Al principio, achaqué esos impulsos a que la
Madre Naturaleza me habla dotado de una sensibilidad especial, a
la cual respondía con el cuerpo. Hasta que me inscribí en la
universidad a finales de la década de los ochenta.
Durante esos años de estudios, estaba más
concentrada en mi carrera que en pensar en los chicos. Quería ser
diplomático. Al final, tuve que cambiar mi orientación
universitaria, y me licencié en Empresariales y Lenguas Extranjeras
Aplicadas, sin demasiados esfuerzos.
Mi familia me inculcó las buenas maneras, el
saber estar y una educación bastante tradicional, todo impregnado
por una falta de comunicación que me hizo interiorizar cada vez más
mis sentimientos. Una chica bien como yo no podía comentar a
sus padres que se había iniciado tan joven en la vida.
En mi último año de carrera, reinicié mi
actividad sexual. Me habla dado cuenta de que tenía algo especial
que atraía a tipos de mi misma condición. Yo era una hechicera y me
puse a buscar a Merlines encantadores en todos los rincones de la
ciudad, gente con chispa, amantes, cuyas pequeñas venas marcándose
bajo la piel tenían siempre algo sexy. Hombres en los que pudiese
sentir el pulso de sus muñecas. Seres capaces de oír el
bolígrafo sobre el papel y de emocionarse ante la amplitud de una
mancha de tinta en una hoja blanca. Varones que veían, como yo, las
partículas que componen el aire, y podían percibir sus
diferentes colores. Gente a quien el olor del baño obstruido en una
discoteca a las cuatro de la mañana le hacía recordar la fragilidad
del ser humano.
Gente que me hacia sentir viva.
Sé que, en el fondo, esa búsqueda era la
manifestación de una terrible enfermedad: el silencio, la soledad,
la falta de comunicación. Por ello, decidí plasmar mis
experiencias en un diario. Era la única forma de entregarme y
comunicar. Ya lo había intentado varias veces, de la manera más
natural: utilizando el lenguaje; pero era muy torpe porque mis
palabras siempre salían sin la debida consciencia de lo que iba a
decir. ¡Algo imposible y un mal comienzo para un diplomático!

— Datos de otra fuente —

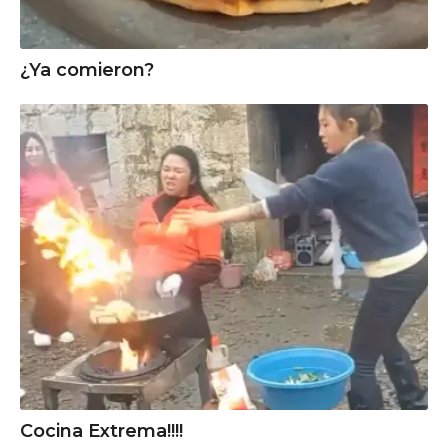
¿Ya comieron?
Cocina Extrema!!!!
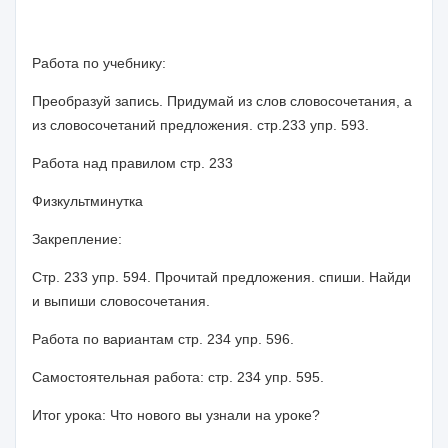
Работа по учебнику:
Преобразуй запись. Придумай из слов словосочетания, а
из словосочетаний предложения. стр.233 упр. 593.
Работа над правилом стр. 233
Физкультминутка
Закрепление:
Стр. 233 упр. 594. Прочитай предложения. спиши. Найди
и выпиши словосочетания.
Работа по вариантам стр. 234 упр. 596.
Самостоятельная работа: стр. 234 упр. 595.
Итог урока: Что нового вы узнали на уроке?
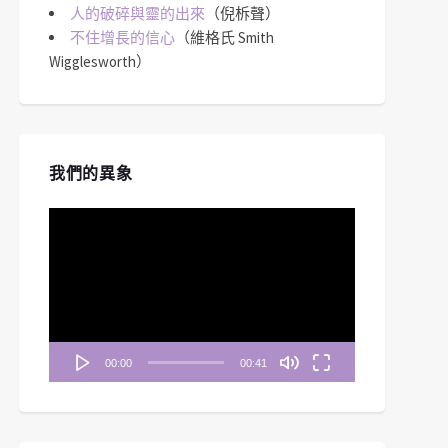
人的破碎與靈的出來
（倪柝聲）
不住增長的信心
（維格氏 Smith
Wigglesworth）
我們的異象
視
訊
播
放
器
00:00
00:41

Mi comunicación verdadera empezó con el
cuerpo, el movimiento de las caderas, la mirada. Cuando obtuve
un «sí» por mojar mis labios con la lengua, o por una mirada,
y un «no» por cruzar las manos, entonces comprendí.

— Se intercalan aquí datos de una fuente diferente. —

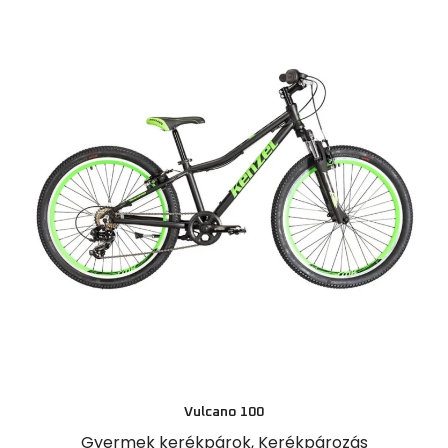
Vulcano 100
Gyermek kerékpárok
,
Kerékpározás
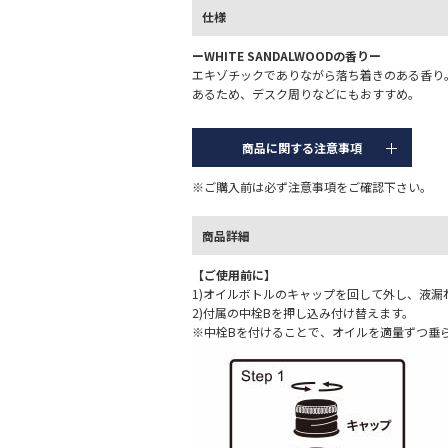
仕様
ーWHITE SANDALWOODの香りー
エキゾチックでありながら落ち着きのある香り
あるため、デスク周りなどにもおすすめ。
商品に関する注意事項
※ご購入前は必ず注意事項をご確認下さい。
商品詳細
【ご使用前に】
1)オイルボトルのキャップを回して外し、液漏
2)付属の中栓Bを押し込み付け替えます。
※中栓Bを付けることで、オイルを適量ずつ垂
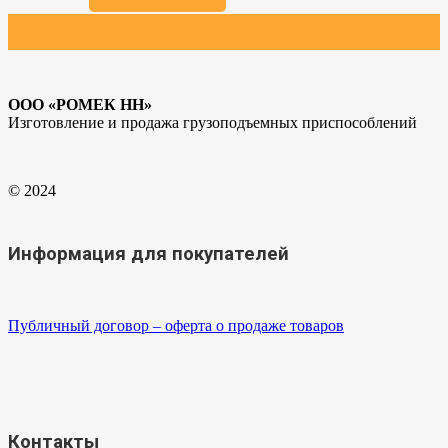
товара.
ООО «РОМЕК НН»
Изготовление и продажа грузоподъемных приспособлений
© 2024
Информация для покупателей
Публичный договор – оферта о продаже товаров
Контакты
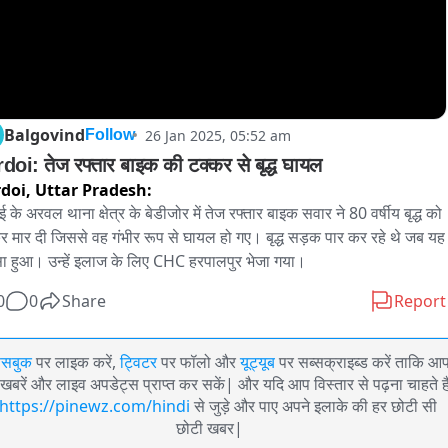
Balgovind
26 Jan 2025, 05:52 am
Follow
doi: तेज रफ्तार बाइक की टक्कर से बृद्ध घायल
doi,
Uttar Pradesh:
 के अरवल थाना क्षेत्र के बेडीजोर में तेज रफ्तार बाइक सवार ने 80 वर्षीय बृद्ध को 
र मार दी जिससे वह गंभीर रूप से घायल हो गए। बृद्ध सड़क पार कर रहे थे जब यह 
ा हुआ। उन्हें इलाज के लिए CHC हरपालपुर भेजा गया।
0
0
Share
Report
ेसबुक
पर लाइक करें,
ट्विटर
पर फॉलो और
यूट्यूब
पर सब्सक्राइब्ड करें ताकि आ
खबरें और लाइव अपडेट्स प्राप्त कर सकें| और यदि आप विस्तार से पढ़ना चाहते है
https://pinewz.com/hindi
से जुड़े और पाए अपने इलाके की हर छोटी सी
छोटी खबर|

A algunos hombres les encanta, mientras hacen
el amor, que una hable. Nunca lo he sabido hacer muy bien y eso me ha
valido muchos disgustos. Algunos han desaparecido después de la
primera cita, reconociendo que era, de todas formas, una buena
amante; pero les faltaba la comunicación.
—¿Qué sabes tú de comunicación? —les
decía yo, haciéndoles salir y dándoles un portazo en plena nariz.

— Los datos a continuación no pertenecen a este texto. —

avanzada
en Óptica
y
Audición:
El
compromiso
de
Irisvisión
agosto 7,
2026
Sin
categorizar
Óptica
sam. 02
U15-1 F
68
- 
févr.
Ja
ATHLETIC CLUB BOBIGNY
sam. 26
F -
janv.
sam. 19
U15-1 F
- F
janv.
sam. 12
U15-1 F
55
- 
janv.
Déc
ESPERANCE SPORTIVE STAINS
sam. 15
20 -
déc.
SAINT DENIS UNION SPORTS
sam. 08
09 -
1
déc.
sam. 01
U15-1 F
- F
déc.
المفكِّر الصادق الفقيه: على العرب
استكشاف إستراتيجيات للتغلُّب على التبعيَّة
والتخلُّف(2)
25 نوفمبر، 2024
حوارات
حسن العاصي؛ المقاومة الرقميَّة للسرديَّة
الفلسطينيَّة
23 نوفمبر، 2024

Comprendí que la gente tiene necesidad de
poner nombres a las cosas, de simplificarlas con palabras, pensando
así, equivocadamente, que las puede comprender. Yo, en cambio,
me puse a comunicar cada vez menos con las palabras, y más con
el cuerpo.
Si queréis ponerme un nombre, ¡adelante! ¡No
me importa! Pero sabed que lo que soy en realidad es una ninfa. Una
nereida, una dríada. Una ninfa, sencillamente.